Segment Open
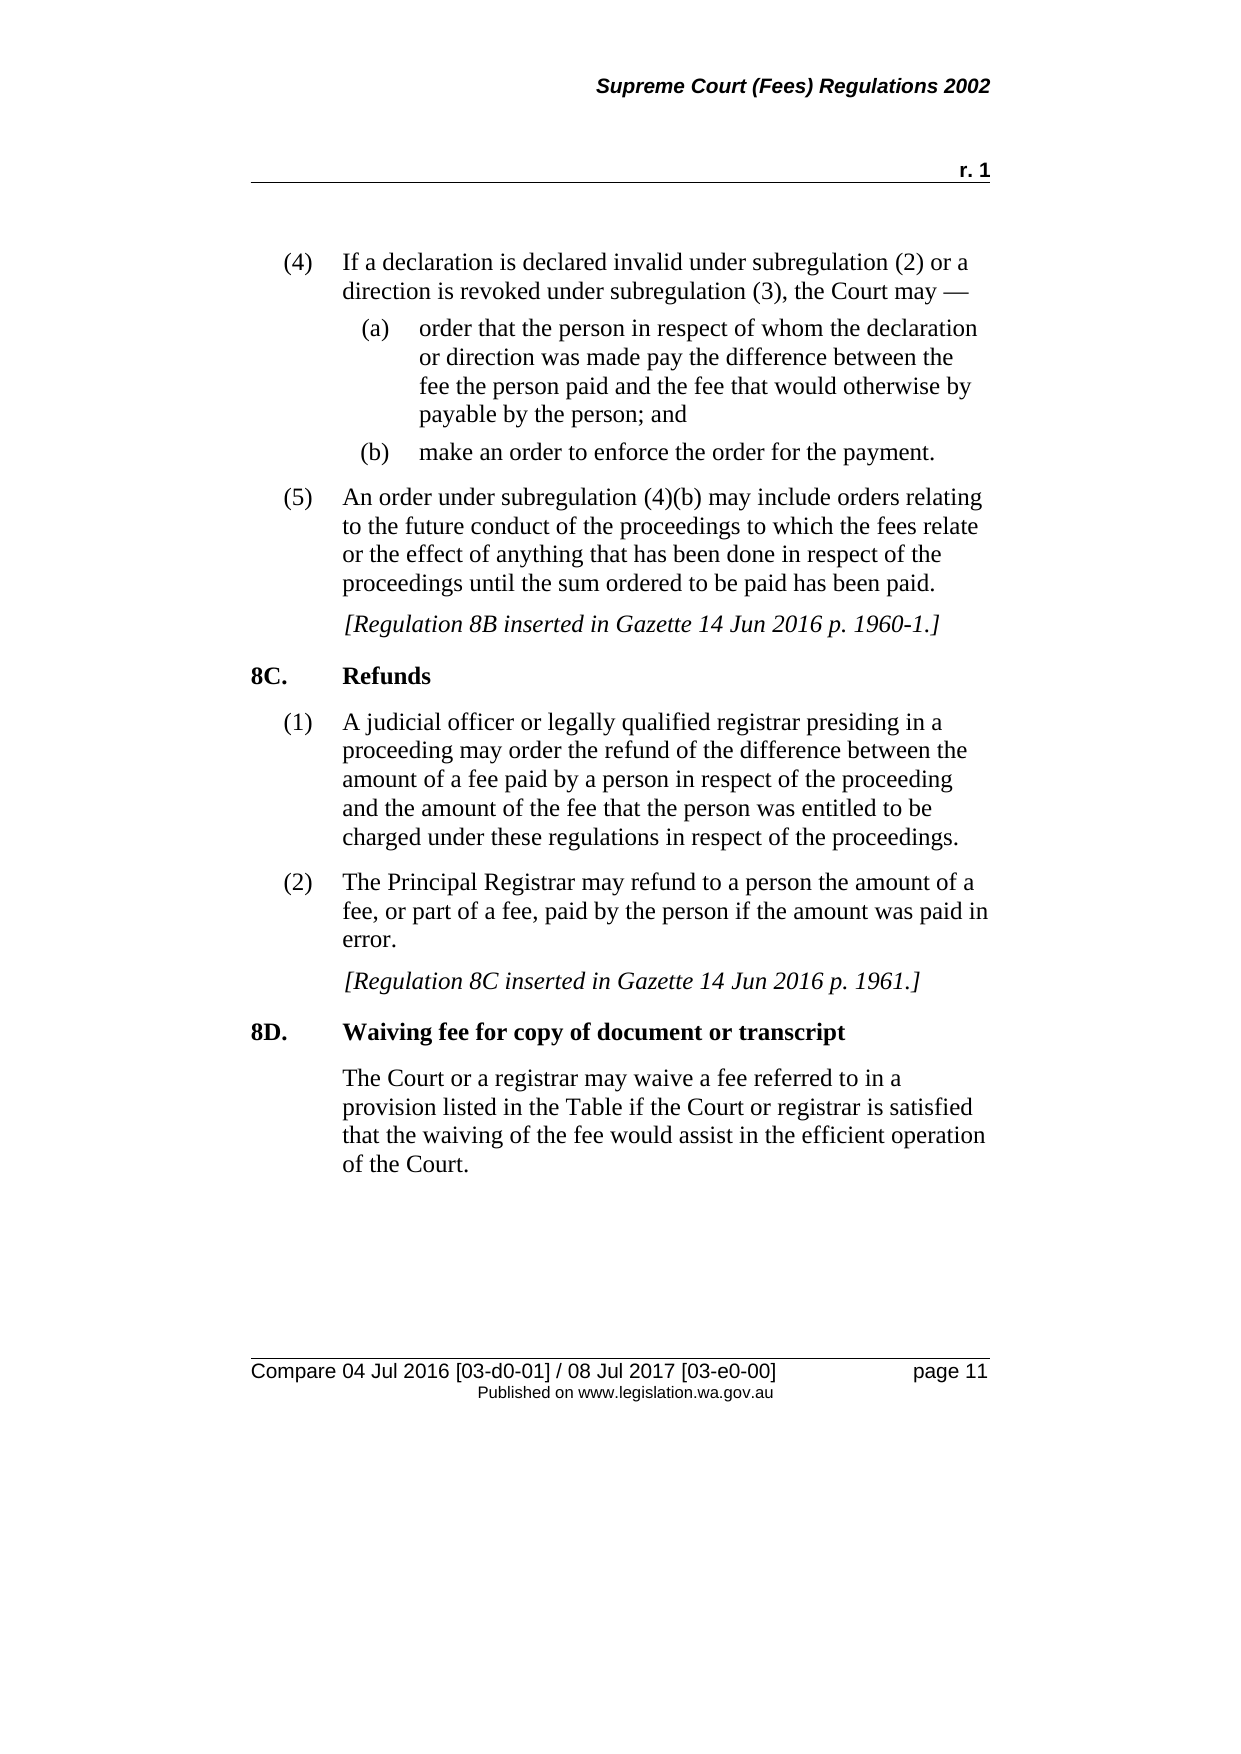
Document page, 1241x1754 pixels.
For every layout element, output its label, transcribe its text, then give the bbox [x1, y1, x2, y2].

text (4) If a declaration is declared invalid under subregulation (2) or a direction is revoked under subregulation (3), the Court may — [251, 247, 990, 305]
text (5) An order under subregulation (4)(b) may include orders relating to the future conduct of the proceedings to which the fees relate or the effect of anything that has been done in respect of the proceedings until the sum ordered to be paid has been paid. [251, 482, 990, 597]
text (2) The Principal Registrar may refund to a person the amount of a fee, or part of a fee, paid by the person if the amount was paid in error. [251, 867, 990, 953]
subtitle 8C. Refunds [251, 661, 990, 690]
text (b) make an order to enforce the order for the payment. [251, 437, 990, 465]
subtitle 8D. Waiving fee for copy of document or transcript [251, 1017, 990, 1046]
text The Court or a registrar may waive a fee referred to in a provision listed in the Table if the Court or registrar is satisfied that the waiving of the fee would assist in the efficient operation of the Court. [251, 1063, 990, 1178]
text (1) A judicial officer or legally qualified registrar presiding in a proceeding may order the refund of the difference between the amount of a fee paid by a person in respect of the proceeding and the amount of the fee that the person was entitled to be charged under these regulations in respect of the proceedings. [251, 707, 990, 850]
text (a) order that the person in respect of whom the declaration or direction was made pay the difference between the fee the person paid and the fee that would otherwise by payable by the person; and [251, 313, 990, 428]
text [Regulation 8C inserted in Gazette 14 Jun 2016 p. 1961.] [251, 966, 990, 994]
text [Regulation 8B inserted in Gazette 14 Jun 2016 p. 1960-1.] [251, 609, 990, 638]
Segment Closed
Filter the records down to the lines containing the word "subtitle", and copy those.

■ Response to the task
subtitle 8C. Refunds [251, 661, 990, 690]
subtitle 8D. Waiving fee for copy of document or transcript [251, 1017, 990, 1046]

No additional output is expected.